(Reading text):
****************
Tamsin Westhorpe, Editor of The English Garden and The Edible Garden

Having the editor of one of Britain’s leading garden magazines coming to your house for lunch is a very daunting prospect indeed. One way round the embarrassment of revealing your humble, wild and untamed plot is to focus, for several days at least, on producing a really hearty meal, so that there is next to no time left to wander round outside. That, and pray for rain.

As luck would have it Tamsin Westhorpe is as cheery and relaxed about gardening as the magazine she has stewarded for the last two years. The English Garden is the real gardener’s magazine of choice, featuring ordinary people who create extraordinary gardens through hard work, commitment and passion. It is not a media platform for the glossy glory of stately homes and millionaires’ mansions, but rather the gritty tale of grafting cottage gardeners and nursery owners and the creative narrative of deeply personal spaces within limited budgets.

Much of the planting schemes shown are done by seed and by recycling old materials into new designs. Inspiration is garnered and corralled from the Bible of all horticultural voyeurism, “The National Garden Scheme Yellow Book”.

“That is actually how we find many of the gardens that we feature in the magazine. Word of mouth also plays a very important part in what we do. We have a really loyal team of writers and photographers and they refer great gardeners, gardens, plant nurseries, florists, ideas, cooks and places to us.”

The magazine is published by Archant, along with its sister publication, The Edible Garden. The team consists of just five people, and every month, across the seasons, they weave a pictorial and literary tapestry showcasing the very best on offer: from gardening books to National Trust hints and tips, growing your own food, improving your horticultural techniques, buying garden tools and equipment, visiting classical gardens or designing modern borders. From patios, pergolas, potagers and pruning, over 80 pages of beautiful gardening news, views and stories are delivered for just under £4, or an annual subscription of £36.

I am an Italian living in Britain for two decades, and it is fair to say that the Italians live to eat, but the English live to garden. The Horticultural Trades Association represents the majority of the UK’s ornamental horticulture and gardening industry and they have estimated that in 2011 the industry is worth £9 billion per annum and employs some 300,000 people across the entire supply chain, which constitutes 38% of the workforce employed in arable agriculture. Gardening is Britain’s favourite hobby, and The English Garden reflects its joys, its woes, its beauty and its challenges in bright, celebratory technicolour.

“I certainly appreciate all the hard work that goes into a beautiful border,” Tamsin told me. “When I look at the August front cover, for instance, I know that the hands that dug, composted, sowed, planted, watered and pruned that soil and those plants have spent hundreds of hours refining and perfecting it. I can feel the pain, the tears and the joy.”
****************
(Description of the task):
According to the profile of the garden magazine editor, how many people make up the team behind the magazine?

(Chart analysis data):
****************
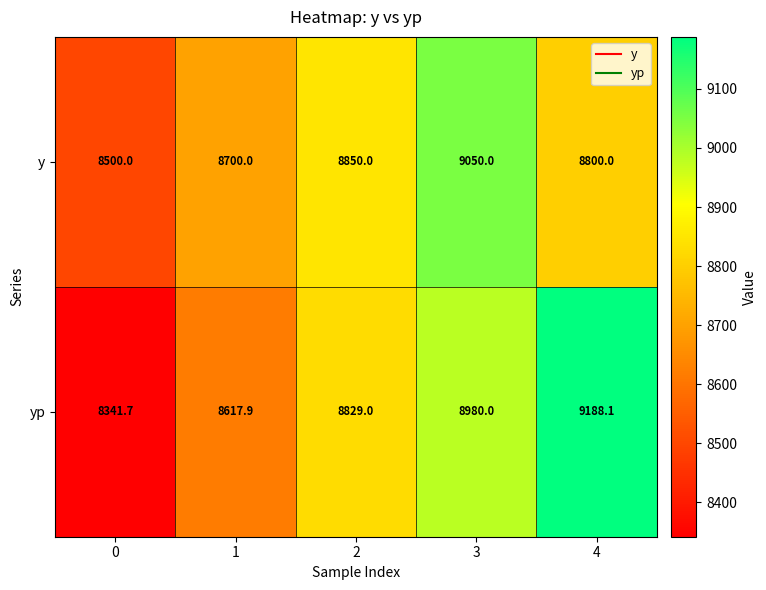

What is the greatest value displayed?

9188.1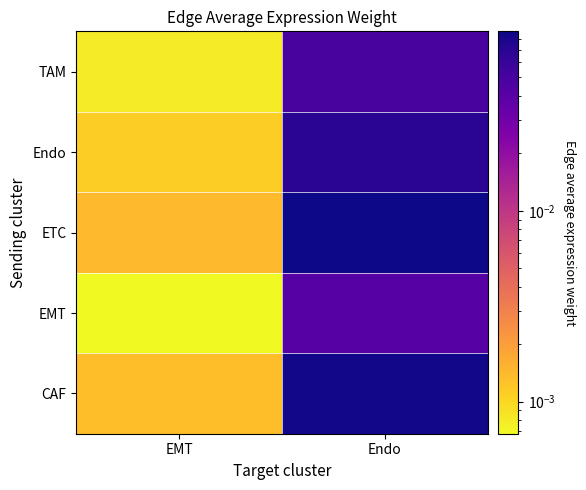

How many distinct data groups are displayed?

5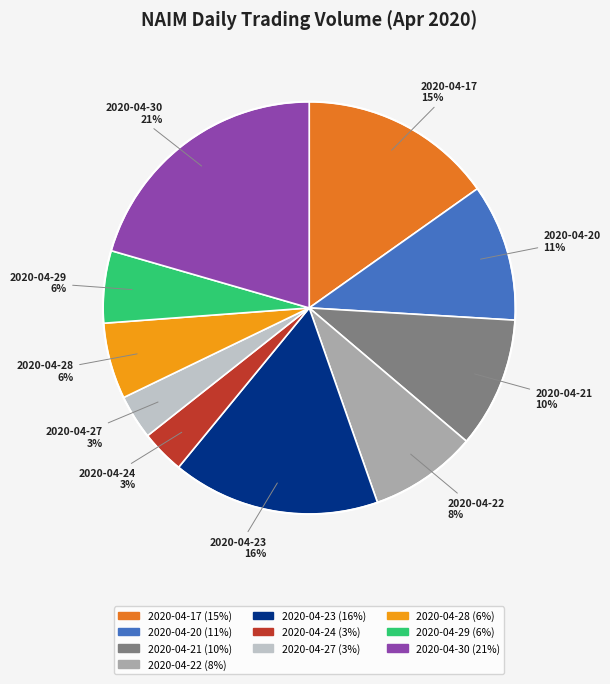

Is there a majority slice in this chart?

No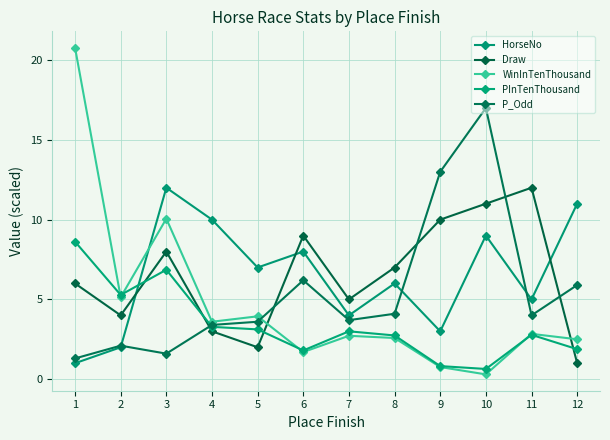

Which series has the largest total across all categories?

HorseNo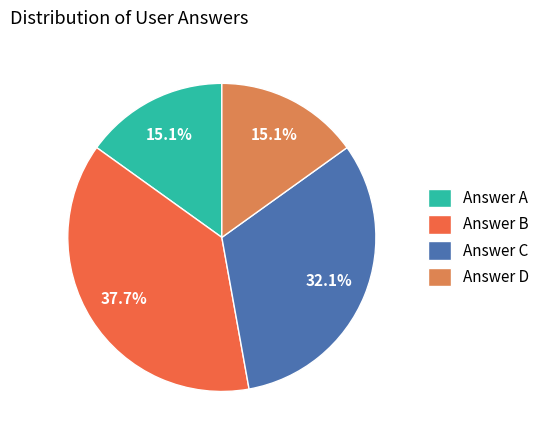

How many segments does this pie chart have?

4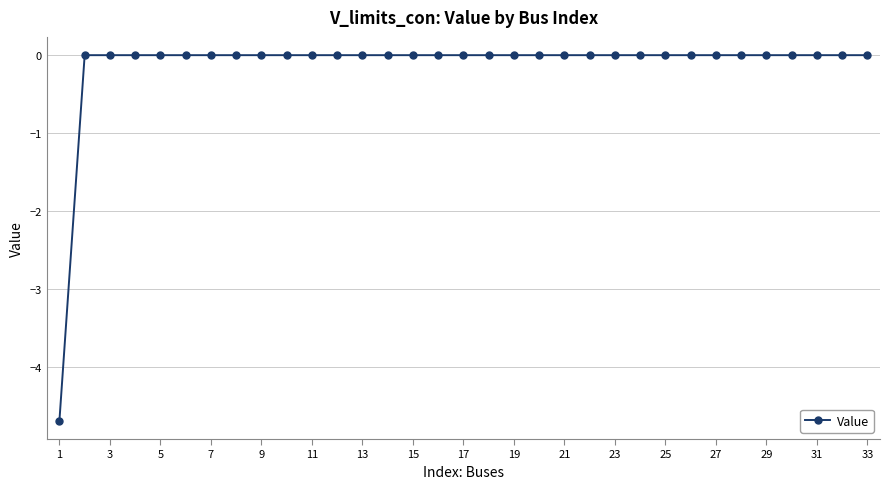

What is the difference between the maximum and minimum values?

4.7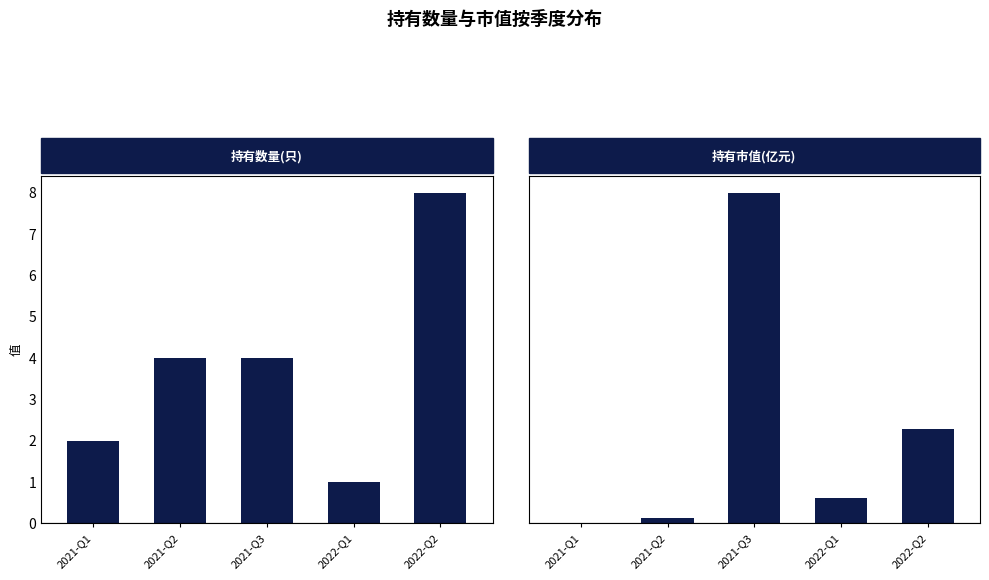

What is the minimum value for 持有数量(只)?

1.0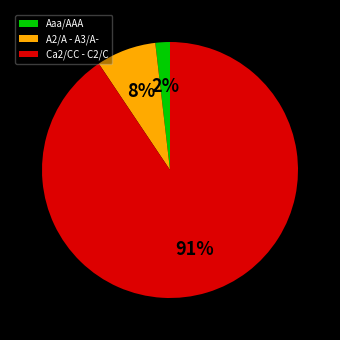

Is Aaa/AAA the majority of the pie?

No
****************
(Solution to this problem):
Five people.